Os jornalistas argentinos desceram rápidos e, ainda mais rápidos, acessaram o estádio. O meu amigo Fillol ficou para trás. Um campeão mundial pela Argentina, mesmo sendo do River, é venerado até mesmo no Boca. Quando ele chegou à tribuna de imprensa, a Bombonera já estremecia e rugia com vigor. Naquela época, a civilidade ainda resistia, e a torcida do River, cerca de cinco mil, ocupava um espaço nos andares altos do estádio. Também fazia barulho, mas ninguém ouvia tamanho o fervor da massa azul e amarela.
O clássico daquela tarde valia pelo Clausura e reunia duas seleções. O Boca começava por Abbodanzieri – e ele era reserva, só jogou porque o colombiano Córdoba estava de fora. Seguia com outros dois colombianos, o zagueiro Bermúdez, El Patrón, e o volante Serna. Mais à frente, Arrubarrena, Guillermo Barros Schelotto e Palermo, recém buscados em La Plata, e Caniggia. A base que viria a reinar na América no começo deste século.
O River era ainda melhor. Tinha Salas novinho em folha e a base da Argentina na largada dos anos 2000: Bonano, Hernán Díaz, Ayala, Berizzo, Placente, Sorín e Santiago Solari, hoje técnico do Real Madrid.

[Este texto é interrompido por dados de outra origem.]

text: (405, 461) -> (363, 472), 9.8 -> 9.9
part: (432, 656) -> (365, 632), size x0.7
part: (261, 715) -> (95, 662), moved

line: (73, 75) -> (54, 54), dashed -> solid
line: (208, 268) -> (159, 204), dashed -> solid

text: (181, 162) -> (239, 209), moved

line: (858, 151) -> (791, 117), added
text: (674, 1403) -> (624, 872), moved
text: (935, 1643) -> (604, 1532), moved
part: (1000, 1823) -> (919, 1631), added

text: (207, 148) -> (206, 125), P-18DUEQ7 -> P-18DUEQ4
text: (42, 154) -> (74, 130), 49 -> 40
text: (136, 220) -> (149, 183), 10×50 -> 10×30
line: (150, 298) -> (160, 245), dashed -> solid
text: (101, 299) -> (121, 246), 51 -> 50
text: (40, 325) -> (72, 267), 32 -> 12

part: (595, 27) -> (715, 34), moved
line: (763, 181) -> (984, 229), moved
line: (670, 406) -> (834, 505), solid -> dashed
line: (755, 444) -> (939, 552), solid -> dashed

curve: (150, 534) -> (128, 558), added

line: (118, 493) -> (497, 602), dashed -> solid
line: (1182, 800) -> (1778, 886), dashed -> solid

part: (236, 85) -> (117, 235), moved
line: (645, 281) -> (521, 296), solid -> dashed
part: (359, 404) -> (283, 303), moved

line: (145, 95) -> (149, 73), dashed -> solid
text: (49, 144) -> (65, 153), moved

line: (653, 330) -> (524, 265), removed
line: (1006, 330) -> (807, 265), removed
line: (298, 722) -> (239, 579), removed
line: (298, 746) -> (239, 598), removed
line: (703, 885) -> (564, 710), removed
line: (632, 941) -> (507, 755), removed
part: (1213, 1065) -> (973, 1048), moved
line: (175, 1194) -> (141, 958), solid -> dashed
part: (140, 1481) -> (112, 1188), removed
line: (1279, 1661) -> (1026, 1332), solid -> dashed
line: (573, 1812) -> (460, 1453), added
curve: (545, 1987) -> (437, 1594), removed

Foi um jogaço. O River saiu na frente, com Solari. O Boca empatou no segundo tempo, com Cannigia. O River deixou de passar à frente, com pênalti desperdiçado por Salas. A Bombonera entrou em erupção logo depois, quando Palermo fez o 2 a 1. Abbodanzieri estava na meia-lua. Ao ver o gol, entrou em transe. Virou-se para a La 12 e deu um voo cego, um mergulho nas redes de sua goleira. Ainda viria o 3 a 1, com Arrubarrena e o gol de Salas, o do 3 a 2, no instantes finais.
A vitória provocou um carnaval pelas ruas de Buenos Aires. O ambiente tenso e bélico de antes do clássico havia sido trocado por uma imensa festa. Torcedores do Boca cantavam nas avenidas, entre os carros. Numa paródia de "ilariê", da Xuxa, zombavam que "las gallinas no nos nunca más". Davam a sensação de que futebol é igual em qualquer lugar do mundo. Só a sensação. Por que, neste mundo, não há jogo como Boca x River. Que neste sábado virou a "Final del Mundo".
LIBERTADORES _ FINAL
Sábado, 10/11 _ 18h
Bombonera, em Buenos Aires
BOCA JUNIORS
Rossi; Jara, Magallán, Izquierdoz e Olaza; Nández, Pablo Pérez e Barrios; Villa (Zarate), Ábila (Benedetto) e Pavon.
Técnico: Guillermo Schelotto
RIVER PLATE
Armani; Montiel, Maidana, Pinola e Casco; Enzo Pérez, Ignacio Fernández (Zuculini) e Exequiel Palacios; Rafael Borré, Lucas Pratto e Martínez.
Técnico: Matías Biscay (auxiliar)
ARBITRAGEM: Roberto Tobar (CHI)
O JOGO NO AR: os canais SporTV e Fox Sports transmitem.